Pages

02 December 2022

52 for '22: The Last Tycoon

MovieThe Last Tycoon (1976)
Method: Xfinity

Why Did I watch this?

Well, damned if I know. I was maybe going through De Niro's filmography or maybe even Jack Nicholson's filmography and the synopsis caught my eye for sure. I added it to my infinite Netflix queue and it wasn't available. Nor on any streaming service! So I bought the bastard. Seemed like fun non-Scorcese De Niro, which I'm all about.

What Did I know ahead of time?

I knew the general plot, like a 1930s movie tycoon is the last tycoon or whatever. I didn't know all that much else besides the obvious fact that De Niro was going to De Niro all over this thing. I did in fact forget that Nicholson shows up, if I ever did know that. I really just hear about movies literally ten years ago and file it away as something cool to watch at some point in my lifetime.

How Was It?

This is a bit of a forgotten De Niro movie and it turns out it's that way for a reason. I have really only rarely seen a film in this whole series that doesn't buck its underseen reputation or is undeserving of its underrated status. The Last Tycoon is totally in that zone.

De Niro does De Niro all over this film, and it's fun to watch.

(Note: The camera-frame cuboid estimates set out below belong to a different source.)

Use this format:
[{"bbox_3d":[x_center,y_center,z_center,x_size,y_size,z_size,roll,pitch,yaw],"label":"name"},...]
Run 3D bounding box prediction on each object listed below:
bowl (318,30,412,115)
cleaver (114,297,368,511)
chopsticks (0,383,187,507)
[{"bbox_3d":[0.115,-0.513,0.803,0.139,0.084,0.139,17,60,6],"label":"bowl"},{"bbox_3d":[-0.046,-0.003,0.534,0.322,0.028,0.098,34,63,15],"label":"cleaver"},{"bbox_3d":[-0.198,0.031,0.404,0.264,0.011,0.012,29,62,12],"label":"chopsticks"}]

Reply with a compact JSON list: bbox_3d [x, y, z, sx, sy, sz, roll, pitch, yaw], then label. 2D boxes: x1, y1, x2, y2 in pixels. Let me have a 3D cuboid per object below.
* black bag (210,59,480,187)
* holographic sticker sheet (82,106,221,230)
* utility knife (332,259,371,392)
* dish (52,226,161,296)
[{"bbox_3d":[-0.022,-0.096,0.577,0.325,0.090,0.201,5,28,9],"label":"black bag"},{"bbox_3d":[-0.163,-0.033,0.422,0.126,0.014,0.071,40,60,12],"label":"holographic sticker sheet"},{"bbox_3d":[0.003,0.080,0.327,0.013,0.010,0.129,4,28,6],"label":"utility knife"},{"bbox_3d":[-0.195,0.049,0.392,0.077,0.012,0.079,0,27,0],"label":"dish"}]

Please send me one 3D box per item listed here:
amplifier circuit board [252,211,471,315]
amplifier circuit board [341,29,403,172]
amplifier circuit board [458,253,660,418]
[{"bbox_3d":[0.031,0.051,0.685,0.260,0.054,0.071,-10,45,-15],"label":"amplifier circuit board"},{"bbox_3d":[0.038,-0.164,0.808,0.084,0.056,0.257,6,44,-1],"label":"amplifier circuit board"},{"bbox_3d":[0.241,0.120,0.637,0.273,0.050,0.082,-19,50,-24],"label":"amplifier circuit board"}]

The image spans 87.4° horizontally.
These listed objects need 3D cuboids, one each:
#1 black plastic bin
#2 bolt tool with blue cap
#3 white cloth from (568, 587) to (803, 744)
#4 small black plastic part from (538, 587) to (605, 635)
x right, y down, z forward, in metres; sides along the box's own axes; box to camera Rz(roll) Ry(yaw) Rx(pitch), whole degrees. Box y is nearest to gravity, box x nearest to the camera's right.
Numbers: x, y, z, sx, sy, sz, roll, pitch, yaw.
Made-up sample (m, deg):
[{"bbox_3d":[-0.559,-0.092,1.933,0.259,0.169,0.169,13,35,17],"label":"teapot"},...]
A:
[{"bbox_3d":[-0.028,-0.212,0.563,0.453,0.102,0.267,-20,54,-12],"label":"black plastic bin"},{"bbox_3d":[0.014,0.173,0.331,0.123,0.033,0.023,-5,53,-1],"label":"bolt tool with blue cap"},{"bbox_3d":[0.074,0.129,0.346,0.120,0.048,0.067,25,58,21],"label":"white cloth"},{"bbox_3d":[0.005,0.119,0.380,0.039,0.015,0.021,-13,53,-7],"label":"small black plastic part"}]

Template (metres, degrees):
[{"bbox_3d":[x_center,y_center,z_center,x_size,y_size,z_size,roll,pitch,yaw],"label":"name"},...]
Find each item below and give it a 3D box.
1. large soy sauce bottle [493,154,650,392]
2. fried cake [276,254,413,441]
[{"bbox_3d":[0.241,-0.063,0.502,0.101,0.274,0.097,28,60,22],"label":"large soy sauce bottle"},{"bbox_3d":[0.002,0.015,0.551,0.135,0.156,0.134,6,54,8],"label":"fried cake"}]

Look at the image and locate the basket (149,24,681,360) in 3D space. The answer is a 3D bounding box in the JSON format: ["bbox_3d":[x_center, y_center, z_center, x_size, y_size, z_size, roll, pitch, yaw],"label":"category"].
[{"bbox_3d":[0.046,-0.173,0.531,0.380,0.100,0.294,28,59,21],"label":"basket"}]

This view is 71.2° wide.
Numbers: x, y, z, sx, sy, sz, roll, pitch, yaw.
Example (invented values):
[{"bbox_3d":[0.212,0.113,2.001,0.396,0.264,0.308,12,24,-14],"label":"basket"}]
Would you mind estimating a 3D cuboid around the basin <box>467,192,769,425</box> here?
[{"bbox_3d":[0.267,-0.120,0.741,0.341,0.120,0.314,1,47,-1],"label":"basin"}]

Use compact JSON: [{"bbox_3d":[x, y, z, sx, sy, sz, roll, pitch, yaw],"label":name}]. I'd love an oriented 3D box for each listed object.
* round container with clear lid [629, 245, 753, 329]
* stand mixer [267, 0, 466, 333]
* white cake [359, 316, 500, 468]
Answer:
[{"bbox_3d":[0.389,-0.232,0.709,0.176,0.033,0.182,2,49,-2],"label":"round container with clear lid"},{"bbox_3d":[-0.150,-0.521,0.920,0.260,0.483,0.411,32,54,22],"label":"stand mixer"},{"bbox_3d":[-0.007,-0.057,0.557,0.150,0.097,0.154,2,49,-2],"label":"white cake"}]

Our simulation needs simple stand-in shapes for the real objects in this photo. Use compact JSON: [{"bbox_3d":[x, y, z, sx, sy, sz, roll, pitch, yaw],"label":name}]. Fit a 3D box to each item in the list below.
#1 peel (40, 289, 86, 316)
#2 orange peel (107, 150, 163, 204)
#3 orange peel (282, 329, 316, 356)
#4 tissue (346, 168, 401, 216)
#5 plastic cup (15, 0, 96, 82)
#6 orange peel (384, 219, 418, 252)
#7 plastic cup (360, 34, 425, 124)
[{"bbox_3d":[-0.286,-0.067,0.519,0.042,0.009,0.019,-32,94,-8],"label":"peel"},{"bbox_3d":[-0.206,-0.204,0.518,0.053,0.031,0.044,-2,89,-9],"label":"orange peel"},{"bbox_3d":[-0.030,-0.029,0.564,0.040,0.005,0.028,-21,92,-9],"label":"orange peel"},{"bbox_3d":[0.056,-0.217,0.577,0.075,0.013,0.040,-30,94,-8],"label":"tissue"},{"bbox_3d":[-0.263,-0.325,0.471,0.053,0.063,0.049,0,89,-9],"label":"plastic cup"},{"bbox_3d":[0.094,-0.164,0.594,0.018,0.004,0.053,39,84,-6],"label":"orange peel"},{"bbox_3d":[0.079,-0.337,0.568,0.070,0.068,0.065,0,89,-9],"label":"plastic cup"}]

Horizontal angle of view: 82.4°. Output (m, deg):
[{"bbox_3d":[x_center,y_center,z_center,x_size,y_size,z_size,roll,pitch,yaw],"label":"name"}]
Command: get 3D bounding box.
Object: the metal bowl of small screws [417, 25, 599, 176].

He isn't introduced until a while in, though, and it seems like the film doesn't know if it's a scathing critique of capitalism via character study like There Will Be Blood (2007), a inside industry satire like Hail, Caesar! (2016), or a 70s love story like Five Easy Pieces (1970). And no, that's not a love story, but that's kind of the vein here.

The opening is strong. We get the world, the characters, how good De Niro is at both his job and everyone else's job. And he leads this show. Impressive with Donald Pleasance, Robert Mitchum, and Nicholson in the cast, but hey, it's De Niro, man. He totally sells you on everything about this dude. His swagger, confidence, competence, and steel eyed studio leadership. The beginning works so well as this semi-industry satire. I'd have liked them to push everything a bit more. This could have been a really cutting look at the studio system of the 1930s and the brutality of what it took to lead a mad world in its burgeoning infancy.

Instead the middle hour is mostly just De Niro trying to bang some random girl. And it goes on...a lot. A lot. Like, when it seems like they're done it keeps going. I don't necessarily default to rolling eyes and checking out during mushy parts of a film, but man this just ground to a halt. We don't really get any progression of character or plot with him wooing this random woman. It's fabulously boring.

But the ending comes around. Mostly when Nicholson shows up. Man, this is such a bad movie to waste prime De Niro and prime Nicholson squaring off against each other. It's unreal to see. They have these opposing viewpoints - De Niro an egotistical studio head, though admittedly not necessarily always chasing profits, and Nicholson an admitted communist trying to help the Writers Guild unionize. They play fabulously awkward against each other and grow tension and subtext like the absolute pros they are. It invites tremendous energy into the film and makes me wonder why this wasn't what the whole film was about.

It pushes De Niro into his ultimate meltdown and it ends solidly with his character being essentially kicked out of the studio, but him refusing to believe it. It's fantastic, earned work. I would have liked it if they had jumped into his character from the get go and even introduced the opposing conflict with Nicholson earlier. It would have just accentuated every important theme they were trying to go for.

That's the biggest thing - movies don't work if they only go halfway. The dealing with writers, dealing with actors, dealing with editors who pass away during the screening of movies because they didn't want to interrupt the picture, the impending unionization. It's all gold. We needed a little more of this stuff for it to really have a drive. It's tough for a movie that critiques movies so much to itself be a pretty bad movie.